### Document passage
= = =

With respect and in memory of......... here I am again, for the last time.

rachel56
Member
0 9 138

Not sure how to start or finish this. My mom was the writer, not me. I've been here before, a million times like many of you, I'm sure. Always I tell myself, "This time I'm gonna make it."

THIS time I AM going to make it because for the first time, this time, I've no doubts.

A few years back my mother was diagnosed with stage 3 stomach cancer. Its been a roller coaster ride ever since, one that has included the two of us vowing to quit smoking. I remember as a kid she was constantly struggling with it and I too have struggled with trying to quit for years.

She went into the hospital the Thursday before Easter Sunday. I didn't even realize it was Easter weekend. I was supposed to be moving that weekend and had for some reason completed my move the week before. She called me that Thursday afternoon to tell me she thought she should go to the hospital and asked if I could please take her there.

= = =

### Information provided

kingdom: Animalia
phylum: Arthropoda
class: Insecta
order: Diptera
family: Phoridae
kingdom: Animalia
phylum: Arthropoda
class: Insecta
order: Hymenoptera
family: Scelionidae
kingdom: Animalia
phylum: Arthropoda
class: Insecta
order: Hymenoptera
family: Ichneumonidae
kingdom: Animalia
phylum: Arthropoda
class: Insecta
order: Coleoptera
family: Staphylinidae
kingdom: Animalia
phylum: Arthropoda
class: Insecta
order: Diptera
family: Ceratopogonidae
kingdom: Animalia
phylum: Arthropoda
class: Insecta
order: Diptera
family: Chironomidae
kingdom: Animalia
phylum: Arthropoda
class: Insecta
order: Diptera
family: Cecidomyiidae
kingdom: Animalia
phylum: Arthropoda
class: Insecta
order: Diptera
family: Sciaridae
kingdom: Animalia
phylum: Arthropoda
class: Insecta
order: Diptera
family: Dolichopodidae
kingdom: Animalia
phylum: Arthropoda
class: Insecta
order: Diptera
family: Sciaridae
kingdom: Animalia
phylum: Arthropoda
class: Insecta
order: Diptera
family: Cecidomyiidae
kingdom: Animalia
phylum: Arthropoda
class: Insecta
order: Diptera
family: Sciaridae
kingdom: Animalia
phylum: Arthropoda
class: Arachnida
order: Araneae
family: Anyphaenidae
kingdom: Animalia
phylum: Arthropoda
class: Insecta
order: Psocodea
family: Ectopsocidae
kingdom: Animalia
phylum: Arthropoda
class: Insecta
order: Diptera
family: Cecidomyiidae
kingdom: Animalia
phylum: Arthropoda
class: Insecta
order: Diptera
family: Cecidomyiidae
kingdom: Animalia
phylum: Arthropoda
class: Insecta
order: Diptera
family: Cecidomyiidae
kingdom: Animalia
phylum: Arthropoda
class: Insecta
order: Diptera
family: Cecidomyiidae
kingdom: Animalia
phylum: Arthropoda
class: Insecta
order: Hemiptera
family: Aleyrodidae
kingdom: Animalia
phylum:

= = =

### Problem details
Write out the whole post about quitting smoking, word for word. The records play no part here.

### Answer section
With respect and in memory of......... here I am again, for the last time.

rachel56
Member
0 9 138

Not sure how to start or finish this. My mom was the writer, not me. I've been here before, a million times like many of you, I'm sure. Always I tell myself, "This time I'm gonna make it."

THIS time I AM going to make it because for the first time, this time, I've no doubts.

A few years back my mother was diagnosed with stage 3 stomach cancer. Its been a roller coaster ride ever since, one that has included the two of us vowing to quit smoking. I remember as a kid she was constantly struggling with it and I too have struggled with trying to quit for years.

She went into the hospital the Thursday before Easter Sunday. I didn't even realize it was Easter weekend. I was supposed to be moving that weekend and had for some reason completed my move the week before. She called me that Thursday afternoon to tell me she thought she should go to the hospital and asked if I could please take her there.